WHAT YOU NEED TO DO
Report each line of the data below in which "this" appears.

INPUT
* * * * *
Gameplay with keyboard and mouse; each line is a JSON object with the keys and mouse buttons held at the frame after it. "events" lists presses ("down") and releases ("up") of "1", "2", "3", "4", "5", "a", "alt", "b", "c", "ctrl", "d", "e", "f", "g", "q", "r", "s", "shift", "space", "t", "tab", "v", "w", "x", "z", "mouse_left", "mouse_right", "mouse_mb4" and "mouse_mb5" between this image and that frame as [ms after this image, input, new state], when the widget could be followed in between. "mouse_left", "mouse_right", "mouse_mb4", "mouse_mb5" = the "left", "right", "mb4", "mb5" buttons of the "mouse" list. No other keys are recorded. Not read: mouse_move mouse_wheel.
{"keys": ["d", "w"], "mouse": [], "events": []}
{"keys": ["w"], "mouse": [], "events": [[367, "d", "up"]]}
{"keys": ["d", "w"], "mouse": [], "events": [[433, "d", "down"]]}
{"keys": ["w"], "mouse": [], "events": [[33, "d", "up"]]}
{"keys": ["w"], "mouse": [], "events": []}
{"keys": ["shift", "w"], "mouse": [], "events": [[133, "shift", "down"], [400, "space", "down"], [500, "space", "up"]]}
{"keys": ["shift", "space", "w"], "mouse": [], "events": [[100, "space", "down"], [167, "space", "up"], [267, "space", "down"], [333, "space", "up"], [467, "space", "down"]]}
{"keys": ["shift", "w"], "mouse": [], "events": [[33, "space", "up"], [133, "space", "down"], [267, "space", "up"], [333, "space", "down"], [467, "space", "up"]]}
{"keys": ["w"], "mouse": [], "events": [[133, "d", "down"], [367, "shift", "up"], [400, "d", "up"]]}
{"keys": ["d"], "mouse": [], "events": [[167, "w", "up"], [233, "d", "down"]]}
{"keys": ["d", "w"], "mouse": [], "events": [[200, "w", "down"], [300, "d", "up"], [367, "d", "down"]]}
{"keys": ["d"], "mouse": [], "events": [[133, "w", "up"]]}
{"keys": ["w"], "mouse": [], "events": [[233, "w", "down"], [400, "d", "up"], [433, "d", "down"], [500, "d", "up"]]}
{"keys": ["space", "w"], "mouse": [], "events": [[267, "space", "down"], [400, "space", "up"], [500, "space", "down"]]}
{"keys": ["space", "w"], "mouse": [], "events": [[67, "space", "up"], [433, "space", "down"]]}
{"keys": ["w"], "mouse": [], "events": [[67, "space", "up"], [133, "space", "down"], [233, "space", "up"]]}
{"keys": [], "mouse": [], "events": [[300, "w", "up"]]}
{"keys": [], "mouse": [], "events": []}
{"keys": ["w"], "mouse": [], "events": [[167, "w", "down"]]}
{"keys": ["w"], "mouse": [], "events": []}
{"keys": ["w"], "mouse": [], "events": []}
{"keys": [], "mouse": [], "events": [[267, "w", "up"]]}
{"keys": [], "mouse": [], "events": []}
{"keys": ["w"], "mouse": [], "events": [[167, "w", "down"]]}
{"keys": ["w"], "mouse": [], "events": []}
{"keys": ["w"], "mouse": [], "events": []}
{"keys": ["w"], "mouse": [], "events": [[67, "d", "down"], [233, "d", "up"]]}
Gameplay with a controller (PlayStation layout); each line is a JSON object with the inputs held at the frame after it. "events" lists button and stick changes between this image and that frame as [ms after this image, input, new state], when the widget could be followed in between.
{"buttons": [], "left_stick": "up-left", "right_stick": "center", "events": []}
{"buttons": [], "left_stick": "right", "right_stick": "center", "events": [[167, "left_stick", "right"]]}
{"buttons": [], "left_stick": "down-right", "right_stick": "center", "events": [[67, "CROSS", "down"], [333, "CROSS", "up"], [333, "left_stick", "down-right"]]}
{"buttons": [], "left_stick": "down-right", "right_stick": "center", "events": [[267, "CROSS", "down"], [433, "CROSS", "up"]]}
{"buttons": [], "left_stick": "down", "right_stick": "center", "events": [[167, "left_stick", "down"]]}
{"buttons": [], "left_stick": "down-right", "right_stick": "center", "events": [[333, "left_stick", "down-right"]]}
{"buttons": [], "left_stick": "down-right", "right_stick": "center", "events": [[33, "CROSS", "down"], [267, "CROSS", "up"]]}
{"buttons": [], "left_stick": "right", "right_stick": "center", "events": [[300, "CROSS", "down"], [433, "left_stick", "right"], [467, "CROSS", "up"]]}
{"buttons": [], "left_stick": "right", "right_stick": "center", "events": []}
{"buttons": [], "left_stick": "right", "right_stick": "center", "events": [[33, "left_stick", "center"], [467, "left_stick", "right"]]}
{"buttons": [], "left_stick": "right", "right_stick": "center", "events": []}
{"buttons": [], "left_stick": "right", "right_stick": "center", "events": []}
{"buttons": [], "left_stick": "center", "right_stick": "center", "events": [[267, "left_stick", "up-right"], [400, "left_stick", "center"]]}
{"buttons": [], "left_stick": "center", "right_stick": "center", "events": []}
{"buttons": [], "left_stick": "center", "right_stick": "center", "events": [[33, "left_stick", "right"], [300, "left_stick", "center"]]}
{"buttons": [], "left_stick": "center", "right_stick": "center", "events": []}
* * * * *
FINISHED TASK
Gameplay with keyboard and mouse; each line is a JSON object with the keys and mouse buttons held at the frame after it. "events" lists presses ("down") and releases ("up") of "1", "2", "3", "4", "5", "a", "alt", "b", "c", "ctrl", "d", "e", "f", "g", "q", "r", "s", "shift", "space", "t", "tab", "v", "w", "x", "z", "mouse_left", "mouse_right", "mouse_mb4" and "mouse_mb5" between this image and that frame as [ms after this image, input, new state], when the widget could be followed in between. "mouse_left", "mouse_right", "mouse_mb4", "mouse_mb5" = the "left", "right", "mb4", "mb5" buttons of the "mouse" list. No other keys are recorded. Not read: mouse_move mouse_wheel.
Gameplay with a controller (PlayStation layout); each line is a JSON object with the inputs held at the frame after it. "events" lists button and stick changes between this image and that frame as [ms after this image, input, new state], when the widget could be followed in between.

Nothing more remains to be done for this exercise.